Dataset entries

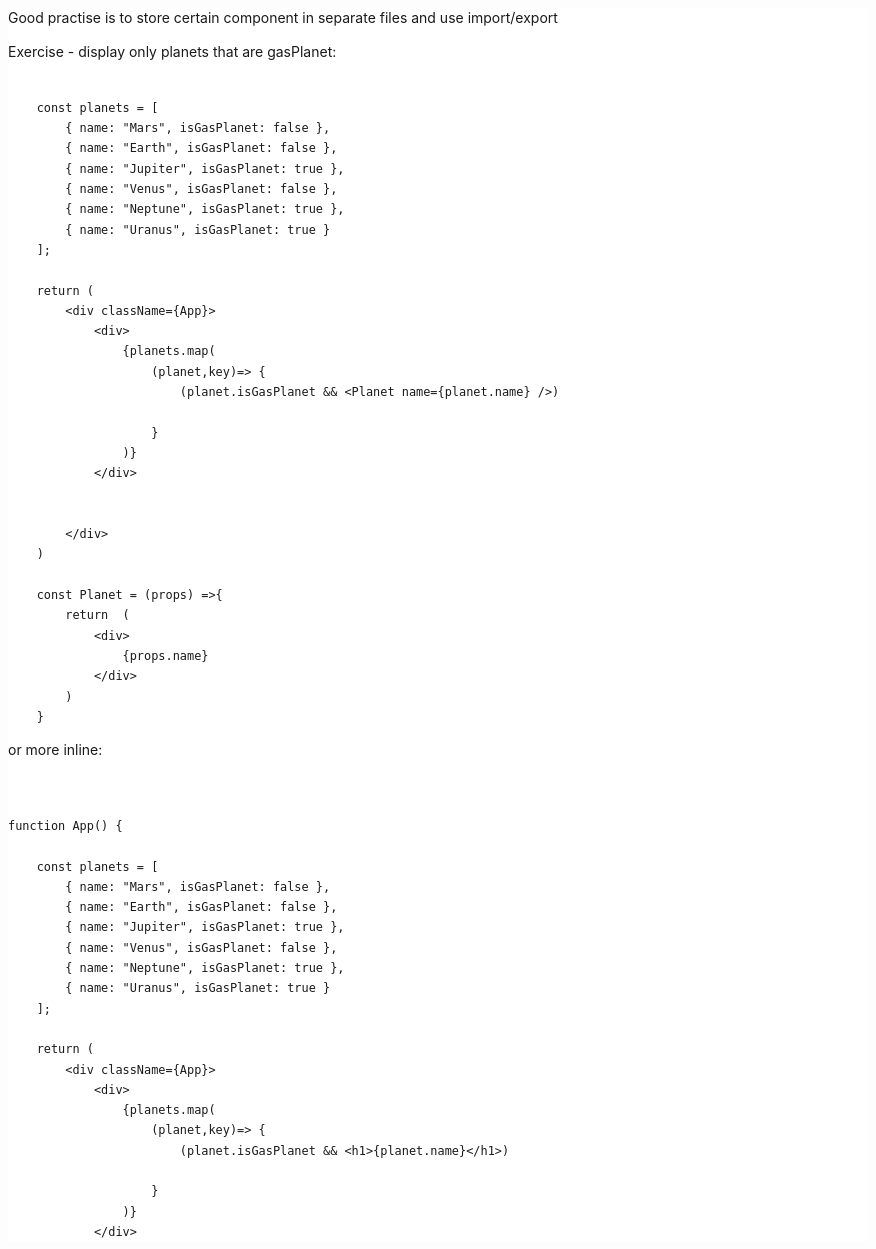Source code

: Good practise is to store certain component in separate files and use import/export 


Exercise - display only planets that are gasPlanet:   
```

    const planets = [
        { name: "Mars", isGasPlanet: false },
        { name: "Earth", isGasPlanet: false },
        { name: "Jupiter", isGasPlanet: true },
        { name: "Venus", isGasPlanet: false },
        { name: "Neptune", isGasPlanet: true },
        { name: "Uranus", isGasPlanet: true }
    ];

    return (
        <div className={App}>
            <div>
                {planets.map(
                    (planet,key)=> {
                        (planet.isGasPlanet && <Planet name={planet.name} />)

                    }
                )}
            </div>


        </div>
    )

    const Planet = (props) =>{
        return  (
            <div>
                {props.name}
            </div>
        )
    }

```

or more inline:
```


function App() {

    const planets = [
        { name: "Mars", isGasPlanet: false },
        { name: "Earth", isGasPlanet: false },
        { name: "Jupiter", isGasPlanet: true },
        { name: "Venus", isGasPlanet: false },
        { name: "Neptune", isGasPlanet: true },
        { name: "Uranus", isGasPlanet: true }
    ];

    return (
        <div className={App}>
            <div>
                {planets.map(
                    (planet,key)=> {
                        (planet.isGasPlanet && <h1>{planet.name}</h1>)

                    }
                )}
            </div>
```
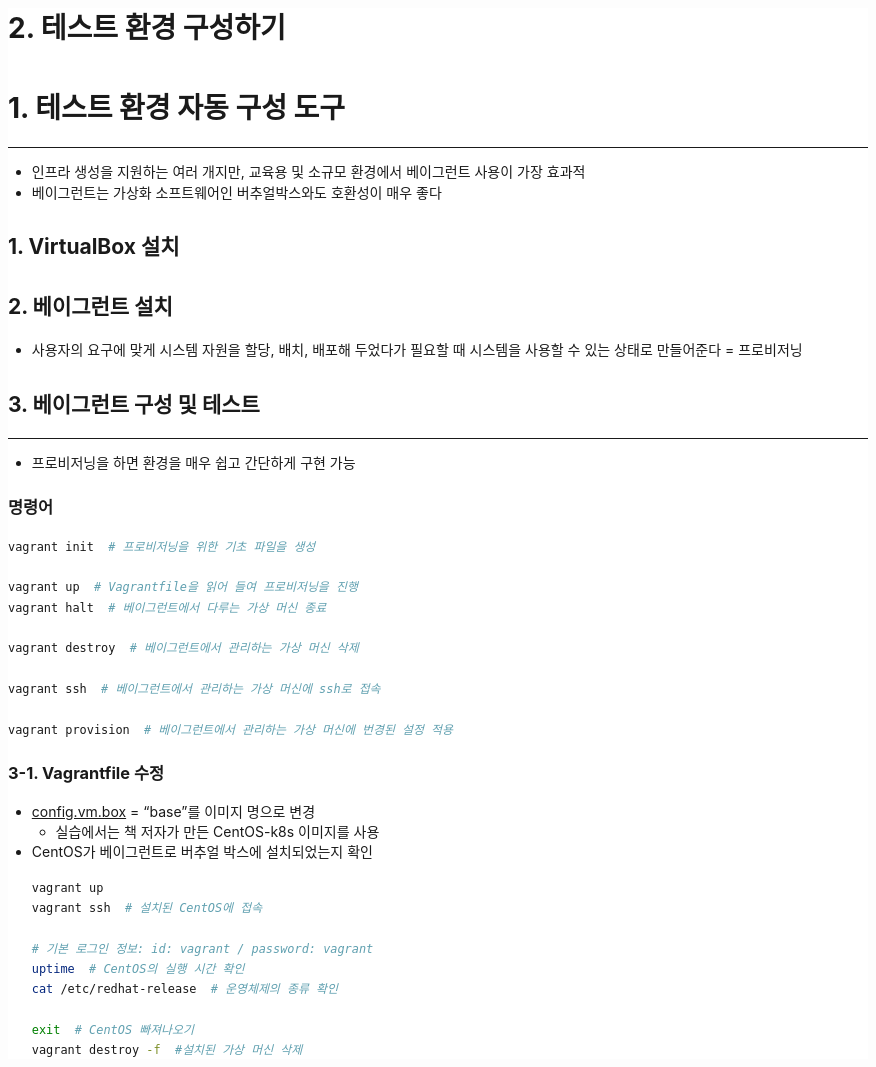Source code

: # 2. 테스트 환경 구성하기

# 1. 테스트 환경 자동 구성 도구

---

- 인프라 생성을 지원하는 여러 개지만, 교육용 및 소규모 환경에서 베이그런트 사용이 가장 효과적
- 베이그런트는 가상화 소프트웨어인 버추얼박스와도 호환성이 매우 좋다

## 1. VirtualBox 설치

## 2. 베이그런트 설치

- 사용자의 요구에 맞게 시스템 자원을 할당, 배치, 배포해 두었다가 필요할 때 시스템을 사용할 수 있는 상태로 만들어준다 = 프로비저닝

## 3. 베이그런트 구성 및 테스트

---

- 프로비저닝을 하면 환경을 매우 쉽고 간단하게 구현 가능

### 명령어

```bash
vagrant init  # 프로비저닝을 위한 기초 파일을 생성

vagrant up  # Vagrantfile을 읽어 들여 프로비저닝을 진행
vagrant halt  # 베이그런트에서 다루는 가상 머신 종료

vagrant destroy  # 베이그런트에서 관리하는 가상 머신 삭제

vagrant ssh  # 베이그런트에서 관리하는 가상 머신에 ssh로 접속

vagrant provision  # 베이그런트에서 관리하는 가상 머신에 번경된 설정 적용
```

### 3-1. Vagrantfile 수정

- [config.vm.box](http://config.vm.box) = “base”를 이미지 명으로 변경
  - 실습에서는 책 저자가 만든 CentOS-k8s 이미지를 사용
- CentOS가 베이그런트로 버추얼 박스에 설치되었는지 확인
  ```bash
  vagrant up
  vagrant ssh  # 설치된 CentOS에 접속

  # 기본 로그인 정보: id: vagrant / password: vagrant
  uptime  # CentOS의 실행 시간 확인
  cat /etc/redhat-release  # 운영체제의 종류 확인

  exit  # CentOS 빠져나오기
  vagrant destroy -f  #설치된 가상 머신 삭제
  ```
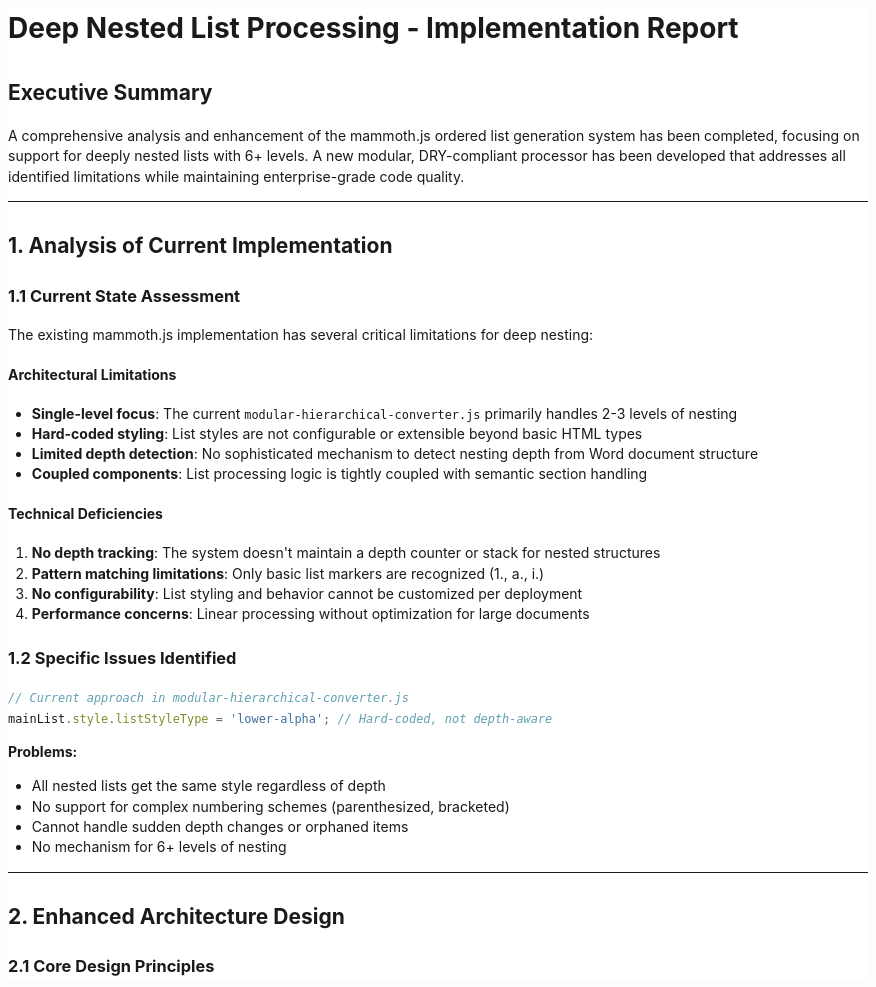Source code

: # Deep Nested List Processing - Implementation Report

## Executive Summary

A comprehensive analysis and enhancement of the mammoth.js ordered list generation system has been completed, focusing on support for deeply nested lists with 6+ levels. A new modular, DRY-compliant processor has been developed that addresses all identified limitations while maintaining enterprise-grade code quality.

---

## 1. Analysis of Current Implementation

### 1.1 Current State Assessment

The existing mammoth.js implementation has several critical limitations for deep nesting:

#### **Architectural Limitations**
- **Single-level focus**: The current `modular-hierarchical-converter.js` primarily handles 2-3 levels of nesting
- **Hard-coded styling**: List styles are not configurable or extensible beyond basic HTML types
- **Limited depth detection**: No sophisticated mechanism to detect nesting depth from Word document structure
- **Coupled components**: List processing logic is tightly coupled with semantic section handling

#### **Technical Deficiencies**
1. **No depth tracking**: The system doesn't maintain a depth counter or stack for nested structures
2. **Pattern matching limitations**: Only basic list markers are recognized (1., a., i.)
3. **No configurability**: List styling and behavior cannot be customized per deployment
4. **Performance concerns**: Linear processing without optimization for large documents

### 1.2 Specific Issues Identified

```javascript
// Current approach in modular-hierarchical-converter.js
mainList.style.listStyleType = 'lower-alpha'; // Hard-coded, not depth-aware
```

**Problems:**
- All nested lists get the same style regardless of depth
- No support for complex numbering schemes (parenthesized, bracketed)
- Cannot handle sudden depth changes or orphaned items
- No mechanism for 6+ levels of nesting

---

## 2. Enhanced Architecture Design

### 2.1 Core Design Principles
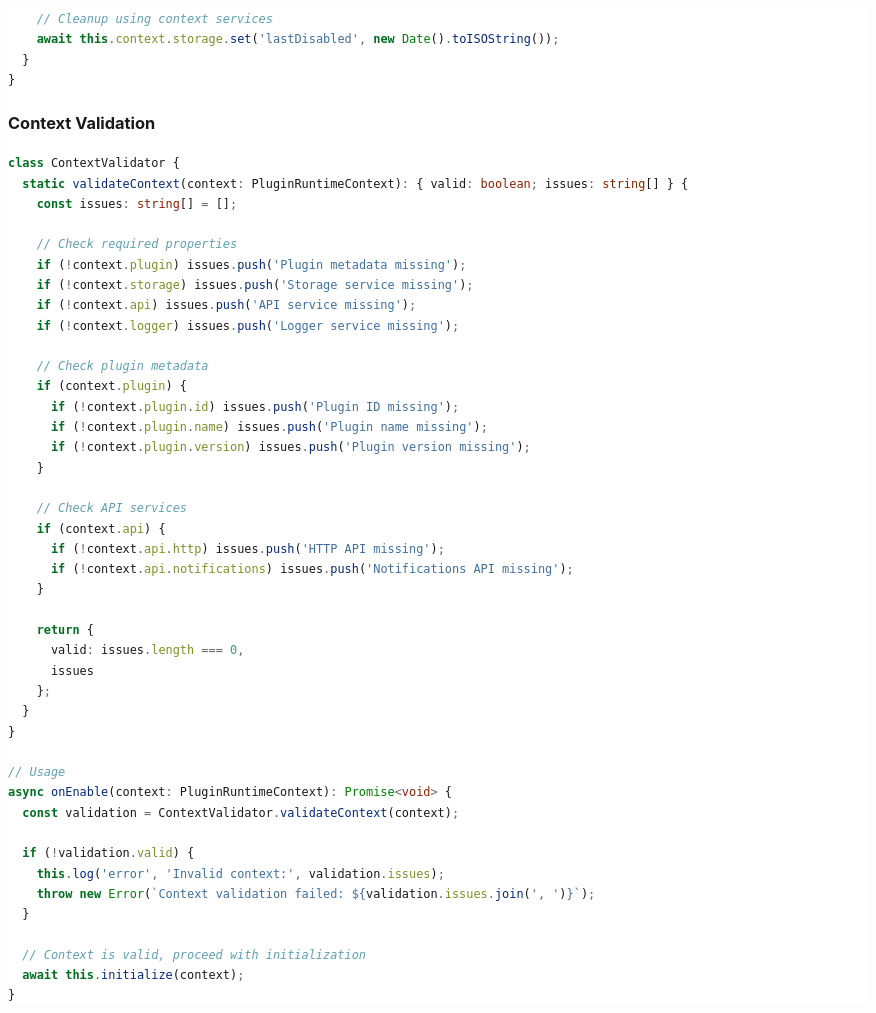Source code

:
```typescript
    // Cleanup using context services
    await this.context.storage.set('lastDisabled', new Date().toISOString());
  }
}
```

### Context Validation

```typescript
class ContextValidator {
  static validateContext(context: PluginRuntimeContext): { valid: boolean; issues: string[] } {
    const issues: string[] = [];
    
    // Check required properties
    if (!context.plugin) issues.push('Plugin metadata missing');
    if (!context.storage) issues.push('Storage service missing');
    if (!context.api) issues.push('API service missing');
    if (!context.logger) issues.push('Logger service missing');
    
    // Check plugin metadata
    if (context.plugin) {
      if (!context.plugin.id) issues.push('Plugin ID missing');
      if (!context.plugin.name) issues.push('Plugin name missing');
      if (!context.plugin.version) issues.push('Plugin version missing');
    }
    
    // Check API services
    if (context.api) {
      if (!context.api.http) issues.push('HTTP API missing');
      if (!context.api.notifications) issues.push('Notifications API missing');
    }
    
    return {
      valid: issues.length === 0,
      issues
    };
  }
}

// Usage
async onEnable(context: PluginRuntimeContext): Promise<void> {
  const validation = ContextValidator.validateContext(context);
  
  if (!validation.valid) {
    this.log('error', 'Invalid context:', validation.issues);
    throw new Error(`Context validation failed: ${validation.issues.join(', ')}`);
  }
  
  // Context is valid, proceed with initialization
  await this.initialize(context);
}
```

PROBLEM DESCRIPTION: Although the records contain pictures, only the text should be copied, exactly as it stands.

TASK SOLUTION:
Source code

: Good practise is to store certain component in separate files and use import/export 


Exercise - display only planets that are gasPlanet:   
```

    const planets = [
        { name: "Mars", isGasPlanet: false },
        { name: "Earth", isGasPlanet: false },
        { name: "Jupiter", isGasPlanet: true },
        { name: "Venus", isGasPlanet: false },
        { name: "Neptune", isGasPlanet: true },
        { name: "Uranus", isGasPlanet: true }
    ];

    return (
        <div className={App}>
            <div>
                {planets.map(
                    (planet,key)=> {
                        (planet.isGasPlanet && <Planet name={planet.name} />)

                    }
                )}
            </div>


        </div>
    )

    const Planet = (props) =>{
        return  (
            <div>
                {props.name}
            </div>
        )
    }

```

or more inline:
```


function App() {

    const planets = [
        { name: "Mars", isGasPlanet: false },
        { name: "Earth", isGasPlanet: false },
        { name: "Jupiter", isGasPlanet: true },
        { name: "Venus", isGasPlanet: false },
        { name: "Neptune", isGasPlanet: true },
        { name: "Uranus", isGasPlanet: true }
    ];

    return (
        <div className={App}>
            <div>
                {planets.map(
                    (planet,key)=> {
                        (planet.isGasPlanet && <h1>{planet.name}</h1>)

                    }
                )}
            </div>
```
Source code

: # 2. 테스트 환경 구성하기

# 1. 테스트 환경 자동 구성 도구

---

- 인프라 생성을 지원하는 여러 개지만, 교육용 및 소규모 환경에서 베이그런트 사용이 가장 효과적
- 베이그런트는 가상화 소프트웨어인 버추얼박스와도 호환성이 매우 좋다

## 1. VirtualBox 설치

## 2. 베이그런트 설치

- 사용자의 요구에 맞게 시스템 자원을 할당, 배치, 배포해 두었다가 필요할 때 시스템을 사용할 수 있는 상태로 만들어준다 = 프로비저닝

## 3. 베이그런트 구성 및 테스트

---

- 프로비저닝을 하면 환경을 매우 쉽고 간단하게 구현 가능

### 명령어

```bash
vagrant init  # 프로비저닝을 위한 기초 파일을 생성

vagrant up  # Vagrantfile을 읽어 들여 프로비저닝을 진행
vagrant halt  # 베이그런트에서 다루는 가상 머신 종료

vagrant destroy  # 베이그런트에서 관리하는 가상 머신 삭제

vagrant ssh  # 베이그런트에서 관리하는 가상 머신에 ssh로 접속

vagrant provision  # 베이그런트에서 관리하는 가상 머신에 번경된 설정 적용
```

### 3-1. Vagrantfile 수정

- [config.vm.box](http://config.vm.box) = “base”를 이미지 명으로 변경
  - 실습에서는 책 저자가 만든 CentOS-k8s 이미지를 사용
- CentOS가 베이그런트로 버추얼 박스에 설치되었는지 확인
  ```bash
  vagrant up
  vagrant ssh  # 설치된 CentOS에 접속

  # 기본 로그인 정보: id: vagrant / password: vagrant
  uptime  # CentOS의 실행 시간 확인
  cat /etc/redhat-release  # 운영체제의 종류 확인

  exit  # CentOS 빠져나오기
  vagrant destroy -f  #설치된 가상 머신 삭제
  ```
Source code

: # Deep Nested List Processing - Implementation Report

## Executive Summary

A comprehensive analysis and enhancement of the mammoth.js ordered list generation system has been completed, focusing on support for deeply nested lists with 6+ levels. A new modular, DRY-compliant processor has been developed that addresses all identified limitations while maintaining enterprise-grade code quality.

---

## 1. Analysis of Current Implementation

### 1.1 Current State Assessment

The existing mammoth.js implementation has several critical limitations for deep nesting:

#### **Architectural Limitations**
- **Single-level focus**: The current `modular-hierarchical-converter.js` primarily handles 2-3 levels of nesting
- **Hard-coded styling**: List styles are not configurable or extensible beyond basic HTML types
- **Limited depth detection**: No sophisticated mechanism to detect nesting depth from Word document structure
- **Coupled components**: List processing logic is tightly coupled with semantic section handling

#### **Technical Deficiencies**
1. **No depth tracking**: The system doesn't maintain a depth counter or stack for nested structures
2. **Pattern matching limitations**: Only basic list markers are recognized (1., a., i.)
3. **No configurability**: List styling and behavior cannot be customized per deployment
4. **Performance concerns**: Linear processing without optimization for large documents

### 1.2 Specific Issues Identified

```javascript
// Current approach in modular-hierarchical-converter.js
mainList.style.listStyleType = 'lower-alpha'; // Hard-coded, not depth-aware
```

**Problems:**
- All nested lists get the same style regardless of depth
- No support for complex numbering schemes (parenthesized, bracketed)
- Cannot handle sudden depth changes or orphaned items
- No mechanism for 6+ levels of nesting

---

## 2. Enhanced Architecture Design

### 2.1 Core Design Principles
Source code

:
```typescript
    // Cleanup using context services
    await this.context.storage.set('lastDisabled', new Date().toISOString());
  }
}
```

### Context Validation

```typescript
class ContextValidator {
  static validateContext(context: PluginRuntimeContext): { valid: boolean; issues: string[] } {
    const issues: string[] = [];
    
    // Check required properties
    if (!context.plugin) issues.push('Plugin metadata missing');
    if (!context.storage) issues.push('Storage service missing');
    if (!context.api) issues.push('API service missing');
    if (!context.logger) issues.push('Logger service missing');
    
    // Check plugin metadata
    if (context.plugin) {
      if (!context.plugin.id) issues.push('Plugin ID missing');
      if (!context.plugin.name) issues.push('Plugin name missing');
      if (!context.plugin.version) issues.push('Plugin version missing');
    }
    
    // Check API services
    if (context.api) {
      if (!context.api.http) issues.push('HTTP API missing');
      if (!context.api.notifications) issues.push('Notifications API missing');
    }
    
    return {
      valid: issues.length === 0,
      issues
    };
  }
}

// Usage
async onEnable(context: PluginRuntimeContext): Promise<void> {
  const validation = ContextValidator.validateContext(context);
  
  if (!validation.valid) {
    this.log('error', 'Invalid context:', validation.issues);
    throw new Error(`Context validation failed: ${validation.issues.join(', ')}`);
  }
  
  // Context is valid, proceed with initialization
  await this.initialize(context);
}
```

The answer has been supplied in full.